How Women’s Organizations Have Been Addressing the Gender Wage Gap in Indonesia
The women’s organisations of Indonesia have been at the forefront to fight for the gender equality in the country. Such is also true with regard to gender equality in the workplace. Therefore, these organisations have continued to fight for gender equality and equal employment opportunities for all women in the country.
It is only fair that men and women alike who work at the same company under the same conditions and functions are earn the same amount of money without any wage disparity. As such is not the case in Indonesia, women’s organisations must advocate for equality in wages received by women.
1. Equal chances of promotions
Equal chances of promotions ensure that the women have equal chances as those of men with regard to pay raises through promotions. When there are equal chances for women and men to occupy higher managerial positions, the wage parity of the company will increase. A company with similar numbers of women and men in higher-ranking positions will thus have a reduced wage gap.
2. Number of female employees in the company
There are companies which do not employ as many women as do others. Hence, the women’s organisations have advocated for the two-thirds gender rule. This rule states that no more than two-thirds of the employees in a given company should be men.
This will in turn cause more women to be hired to positions which allow them to be paid just as much as their male counterparts, reducing the gender wage gap in Indonesia. However, some employers harbour misogynistic sentiments.
3. Gender stereotypes
Also, there are some gender stereotypes where some companies incorrectly believe that women are not fit to work in certain jobs. This erroneous notion that there are certain industries and companies in which women should not work is frequently challenged by the women’s organisations of Indonesia. The lack of female employees in such companies exacerbates gender wage gap in Indonesia.
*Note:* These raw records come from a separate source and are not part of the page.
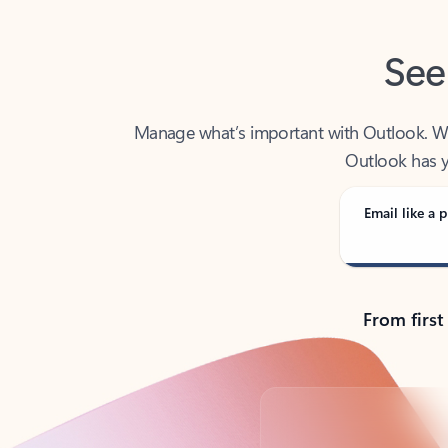
See
Manage what’s important with Outlook. Whet
Outlook has y
Email like a p
From first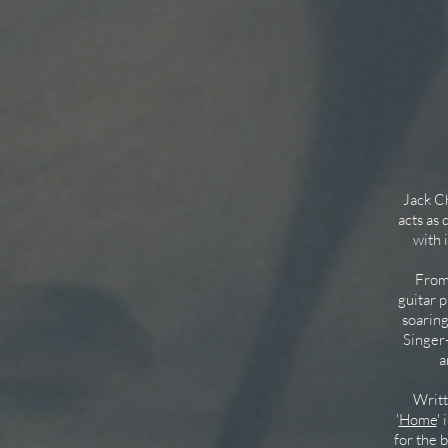
Jack Cha
acts as
with 
From a
guitar p
soarin
Singer-
a
Writte
'
Home
'
for the 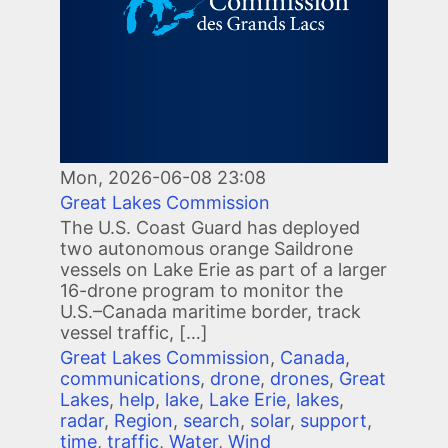
Mon, 2026-06-08 23:08
Great Lakes Commission
The U.S. Coast Guard has deployed
two autonomous orange Saildrone
vessels on Lake Erie as part of a larger
16-drone program to monitor the
U.S.–Canada maritime border, track
vessel traffic, […]
Great Lakes Commission
,
Canada
,
communications
,
drone
,
drones
,
Great
Lakes
,
help
,
lake
,
Lake Erie
,
lakes
,
radar
,
Region
,
search
,
solar
,
support
,
time
,
traffic
,
Water
,
Wind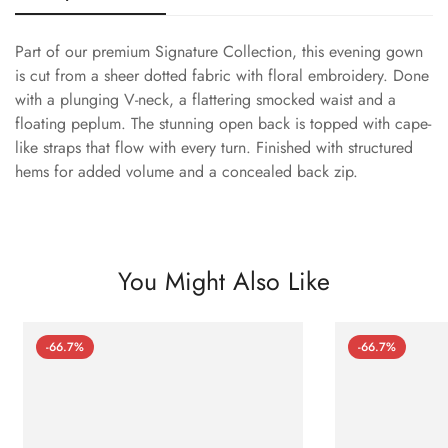
Part of our premium Signature Collection, this evening gown
is cut from a sheer dotted fabric with floral embroidery. Done
with a plunging V-neck, a flattering smocked waist and a
floating peplum. The stunning open back is topped with cape-
like straps that flow with every turn. Finished with structured
hems for added volume and a concealed back zip.
You Might Also Like
-66.7%
-66.7%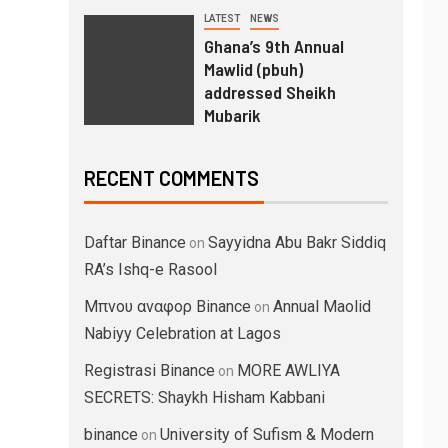
LATEST
NEWS
Ghana’s 9th Annual
Mawlid (pbuh)
addressed Sheikh
Mubarik
RECENT COMMENTS
Daftar Binance
Sayyidna Abu Bakr Siddiq
on
RA’s Ishq-e Rasool
Μπνου αναφορ Binance
Annual Maolid
on
Nabiyy Celebration at Lagos
Registrasi Binance
MORE AWLIYA
on
SECRETS: Shaykh Hisham Kabbani
binance
University of Sufism & Modern
on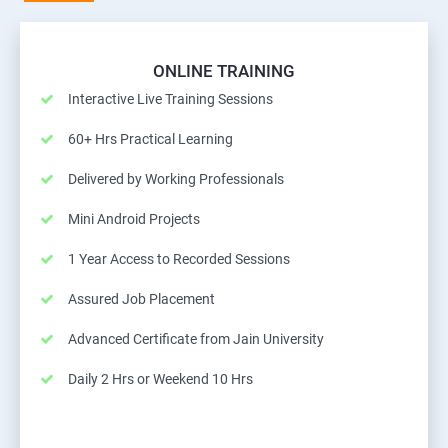
ONLINE TRAINING
Interactive Live Training Sessions
60+ Hrs Practical Learning
Delivered by Working Professionals
Mini Android Projects
1 Year Access to Recorded Sessions
Assured Job Placement
Advanced Certificate from Jain University
Daily 2 Hrs or Weekend 10 Hrs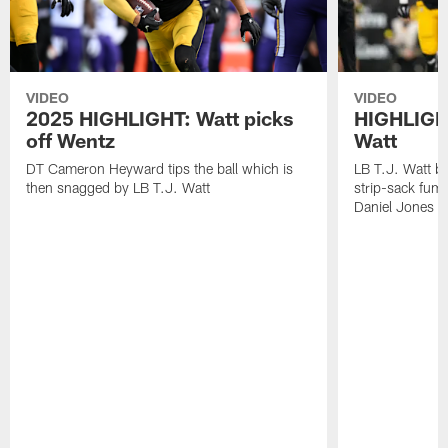
VIDEO
VIDEO
2025 HIGHLIGHT: Watt picks
HIGHLIGHT
off Wentz
Watt
DT Cameron Heyward tips the ball which is
LB T.J. Watt b
then snagged by LB T.J. Watt
strip-sack fum
Daniel Jones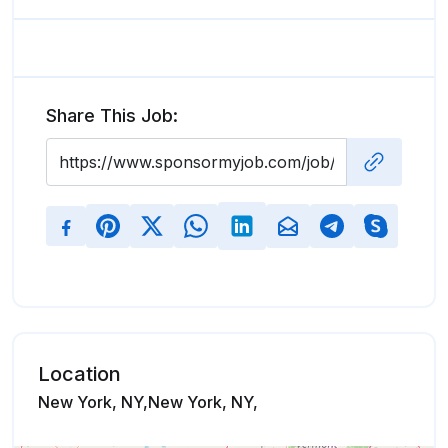
Share This Job:
Location
New York, NY,New York, NY,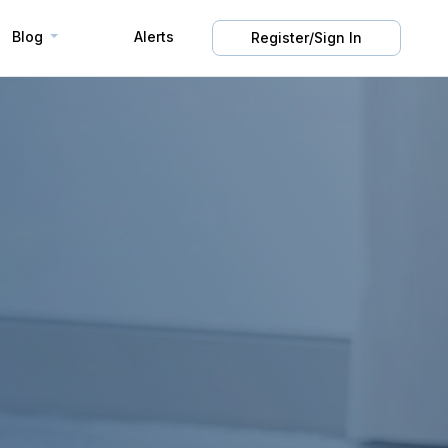
Blog
Alerts
Register/Sign In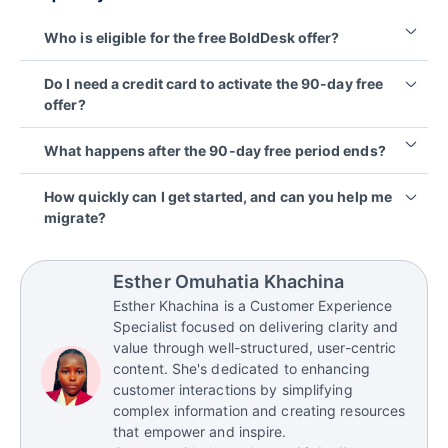
Who is eligible for the free BoldDesk offer?
This offer is available to all Syncfusion paid
Do I need a credit card to activate the 90-day free
subscription license holders, including all Essential
offer?
Studio, Bold BI, Bold Reports, and BoldSign
customers.
No, you don’t need a credit card to activate the
What happens after the 90-day free period ends?
90‑day free offer. It’s a commitment‑free trial
designed to let you experience BoldDesk without
At the end of 90 days, you can choose to upgrade
How quickly can I get started, and can you help me
any upfront payment details.
to a paid plan or stop using the platform. Your data
migrate?
remains yours, and there are no automatic charges.
Most teams can set up BoldDesk in minutes. If
you’re moving from Zendesk, Freshdesk, or another
Esther Omuhatia Khachina
help desk, free migration assistance is available to
Esther Khachina is a Customer Experience
help you bring over your workflows and data.
Specialist focused on delivering clarity and
value through well-structured, user-centric
content. She's dedicated to enhancing
customer interactions by simplifying
complex information and creating resources
that empower and inspire.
How the Government Addressed the Gender Wage Gap in Indonesia
The Indonesian government understands that there is a gender wage gap in Indonesia which needs to be addressed. They recognise that the contributions of women to the country’s economy serve as a significant boost to the country’s economy. Therefore, the government has attempted to reduce the wage gap in several different ways.
1. Setting up their own business
The government encourages women to engage in business activities which they are able to manage, or even start their own business in Indonesia. This raises the overall salary and thus increases the average wages received by women in Indonesia.
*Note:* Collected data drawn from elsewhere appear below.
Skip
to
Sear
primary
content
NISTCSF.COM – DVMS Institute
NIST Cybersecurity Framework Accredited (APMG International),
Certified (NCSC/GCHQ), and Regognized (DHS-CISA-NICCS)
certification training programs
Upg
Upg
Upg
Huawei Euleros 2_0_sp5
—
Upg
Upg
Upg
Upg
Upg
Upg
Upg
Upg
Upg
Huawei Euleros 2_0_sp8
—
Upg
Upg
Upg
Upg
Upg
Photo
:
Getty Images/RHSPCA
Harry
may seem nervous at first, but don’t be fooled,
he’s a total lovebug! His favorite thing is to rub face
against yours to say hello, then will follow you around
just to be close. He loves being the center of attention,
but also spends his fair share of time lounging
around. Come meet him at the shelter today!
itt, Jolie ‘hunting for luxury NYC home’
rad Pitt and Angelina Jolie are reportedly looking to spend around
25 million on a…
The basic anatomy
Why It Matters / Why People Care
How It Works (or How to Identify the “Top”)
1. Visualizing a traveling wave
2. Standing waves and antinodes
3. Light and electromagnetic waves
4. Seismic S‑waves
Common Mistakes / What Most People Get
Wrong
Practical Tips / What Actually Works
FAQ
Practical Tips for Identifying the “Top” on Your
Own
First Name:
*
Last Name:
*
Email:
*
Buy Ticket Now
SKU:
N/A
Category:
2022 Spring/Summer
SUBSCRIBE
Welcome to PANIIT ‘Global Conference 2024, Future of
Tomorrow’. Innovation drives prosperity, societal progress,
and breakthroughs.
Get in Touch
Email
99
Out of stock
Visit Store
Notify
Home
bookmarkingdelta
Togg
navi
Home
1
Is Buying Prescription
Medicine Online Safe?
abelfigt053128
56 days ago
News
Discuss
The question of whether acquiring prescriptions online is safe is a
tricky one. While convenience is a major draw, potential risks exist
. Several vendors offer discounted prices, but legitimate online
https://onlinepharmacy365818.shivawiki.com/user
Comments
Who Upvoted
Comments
2. Providing equal opportunities
The government has also begun to offer equal opportunities to women in the civil service as well as equal pay for those working in the same industry with the same level and duties. The Indonesian government has thus been attempting to narrow the gender wage gap of the country.
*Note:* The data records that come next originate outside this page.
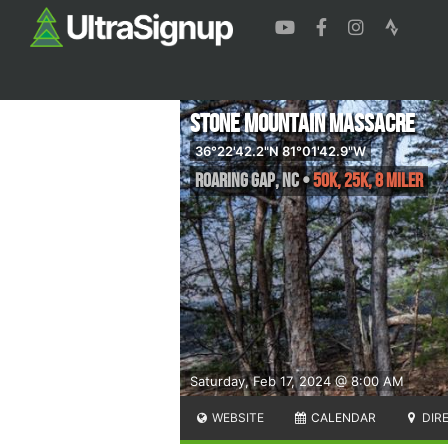
Stone Mountain Massacre
36°22'42.2"N 81°01'42.9"W
Roaring Gap
,
NC
•
50K, 25K, 8 Miler
Saturday, Feb 17, 2024 @ 8:00 AM
WEBSITE
CALENDAR
DIR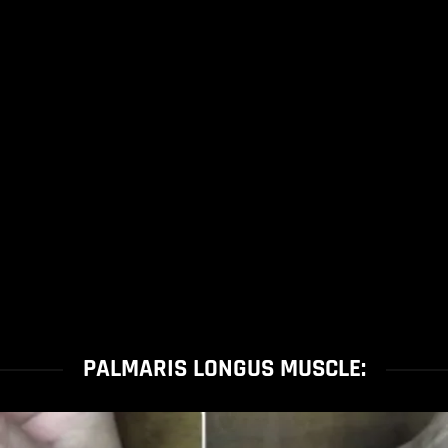
PALMARIS LONGUS MUSCLE: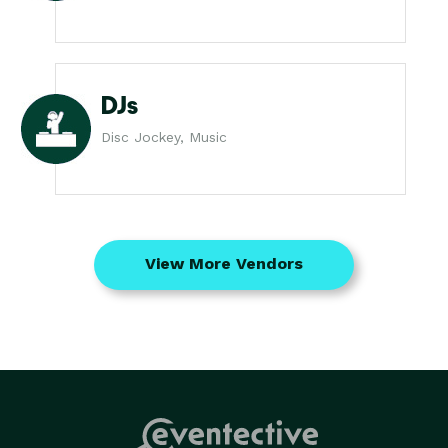
DJs
Disc Jockey, Music
View More Vendors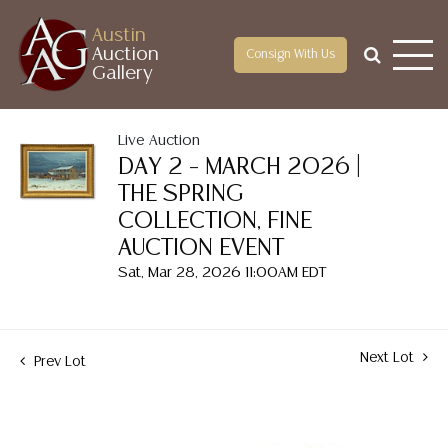
Austin
Auction
Consign With Us
Gallery
Live Auction
DAY 2 – MARCH 2026 |
THE SPRING
COLLECTION, FINE
AUCTION EVENT
Sat, Mar 28, 2026 11:00AM EDT
Next Lot
Prev Lot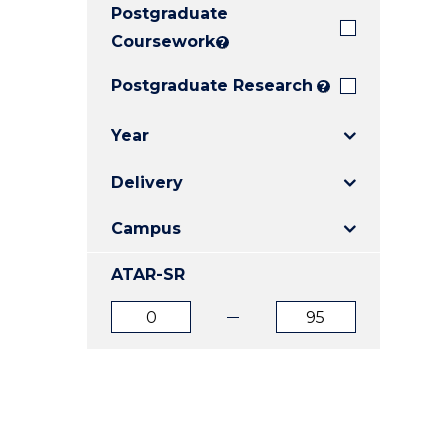
Postgraduate
E
E
E
"
"
"
Coursework
?
Postgraduate Research
?
Year
Delivery
Campus
ATAR-SR
ATAR
ATAR
from
to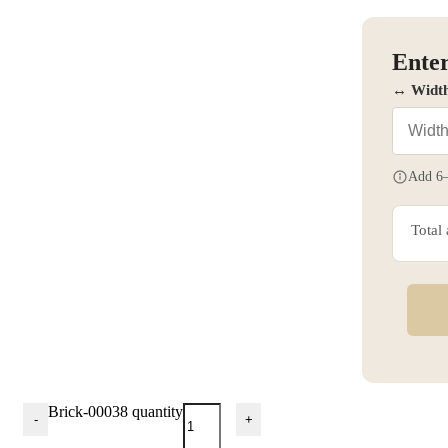
Enter
↔ Widt
Add 6–
Total
Brick-00038 quantity
-
+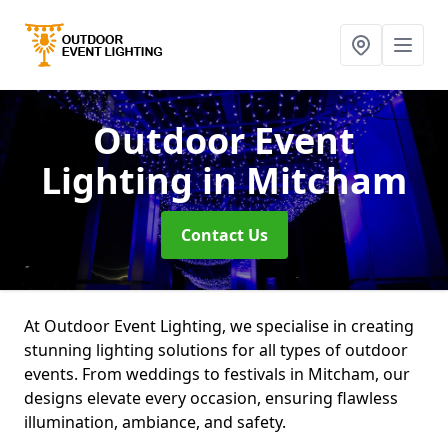
Outdoor Event
Lighting
in Mitcham
Contact Us
At Outdoor Event Lighting, we specialise in creating
stunning lighting solutions for all types of outdoor
events. From weddings to festivals in Mitcham, our
designs elevate every occasion, ensuring flawless
illumination, ambiance, and safety.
3. Creating female-friendly laws
The government has created laws which enable women to work and comfortably take maternity leave when needed. It is necessary for women who work in Indonesia to work in favourable conditions. Doing so will improve their performance on the job and thus allow them to avoid suffering any premature termination of their work duties.
The Indonesian government advocates for female workers to ensure that gender equality is upheld in all of the country’s industries and companies. It has been working to keep pace with the rest of the world in the eradication of gender discrimination and to ensure that the rights of Indonesia’s female employees to equal pay is fulfilled, though such has to date proven to be contrary to the reality of the situation.
Gender discrimination and the wage gap are not only important issues in Indonesia. They are global problems which must be solved appropriately. Therefore, the Indonesian government must work together with companies and industries to find better ways to reduce the gender wage gap by creating laws that benefits Indonesia’s female employees. In this way, not only would gender equality in the workplace be promoted, but the country’s economy would also reap many benefits.